Janus kinase (JAK) inhibitors have emerged as a promising therapeutic option for rheumatoid arthritis-associated interstitial lung disease (RA-ILD), a severe extra-articular manifestation with significant morbidity and mortality. This review synthesizes current evidence on the mechanisms and clinical efficacy of JAK inhibitors in RA-ILD.

This review was conducted by drawing from preclinical studies, observational cohorts, meta-analyses, and real-world data up to 2025.
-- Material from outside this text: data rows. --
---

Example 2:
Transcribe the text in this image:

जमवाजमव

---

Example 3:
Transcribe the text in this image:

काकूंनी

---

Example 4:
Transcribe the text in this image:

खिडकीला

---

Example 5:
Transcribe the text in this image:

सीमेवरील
Preclinical studies reveal a dual mechanism of action: JAK inhibitors suppress the pro-fibrotic interleukin-17A (IL-17A)/JAK2/nuclear factor kappa B (NF-κB) axis in lung fibroblasts and modulate pulmonary immunity by expanding myeloid-derived suppressor cells (MDSCs), thereby attenuating both inflammatory and fibrotic processes. These effects are particularly relevant given the role of tertiary lymphoid structures and local autoantibody production in RA-ILD pathogenesis.

Clinical evidence, primarily from observational studies and systematic reviews, indicates that JAK inhibitors do not increase the risk of incident ILD and may even reduce it compared to certain biologic agents such as adalimumab. In patients with established RA-ILD, JAK inhibitor therapy is associated with stabilization or modest improvement in forced vital capacity (FVC), diffusing capacity for carbon monoxide (DLCO), and high-resolution computed tomography (HRCT) findings. Pooled analyses demonstrate a mean increase of +2.07% in predicted FVC and +3.12% in predicted DLCO, with radiological improvement in approximately 11% of patients. Comparative studies suggest efficacy and safety profiles similar to abatacept and rituximab, with no significant differences in drug persistency or pulmonary outcomes.
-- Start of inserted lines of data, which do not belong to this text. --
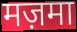
मज़मा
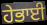
ਹੇਭਾਈ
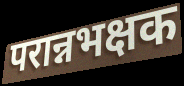
परान्नभक्षक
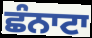
ਛੰਨਾਟਾ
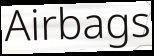
Airbags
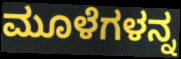
ಮೂಳೆಗಳನ್ನ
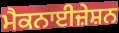
ਮੈਕਨਾਈਜ਼ੇਸ਼ਨ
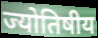
ज्योतिषीय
However, recent large-scale real-world data raise important safety considerations. A 2025 propensity-matched study involving over 1,600 RA-ILD patients found that JAK inhibitors were associated with higher all-cause mortality (HR 1.46), hospitalization (HR 1.17), and mechanical ventilation (HR 2.61) compared to tumor necrosis factor (TNF) inhibitors. These risks were particularly pronounced in patients aged over 65 years and those with cardiovascular comorbidities, underscoring the need for careful patient selection.
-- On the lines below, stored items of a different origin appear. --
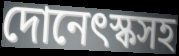
দোনেৎস্কসহ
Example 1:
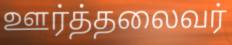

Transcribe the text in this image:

ஊர்த்தலைவர்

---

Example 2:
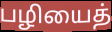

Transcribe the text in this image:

பழியைத்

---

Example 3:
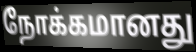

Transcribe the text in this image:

நோக்கமானது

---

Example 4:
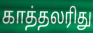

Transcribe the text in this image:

காத்தலரிது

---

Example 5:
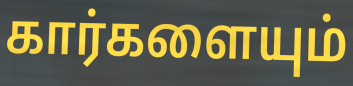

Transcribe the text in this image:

கார்களையும்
Emerging evidence on combination therapy, such as tofacitinib with iguratimod, shows promise in improving lung function and HRCT fibrosis scores in usual interstitial pneumonia (UIP) pattern RA-ILD, though data remain preliminary. The potential for combining JAK inhibitors with antifibrotic agents like nintedanib represents an unexplored avenue that warrants future investigation.

Despite accumulating evidence, significant gaps remain. The overall quality of data is moderate to low, with no randomized controlled trials specifically designed for JAK inhibitors in RA-ILD. Heterogeneity in study design, outcome definitions, and follow-up durations limits direct comparability. Ongoing prospective trials (e.g., PULMORA, RAILDTo) may provide higher-certainty evidence in the coming years.

In conclusion, JAK inhibitors offer a mechanistically rational and clinically effective oral option for RA-ILD, with evidence supporting disease stabilization and potential superiority over TNF inhibitors in reducing ILD risk. However, their use requires individualized risk-benefit assessment, particularly in older adults and those with cardiovascular risk factors, where alternative agents such as abatacept or rituximab may be preferred. Dedicated randomized trials are urgently needed to establish their definitive role and optimize treatment sequencing in this vulnerable population.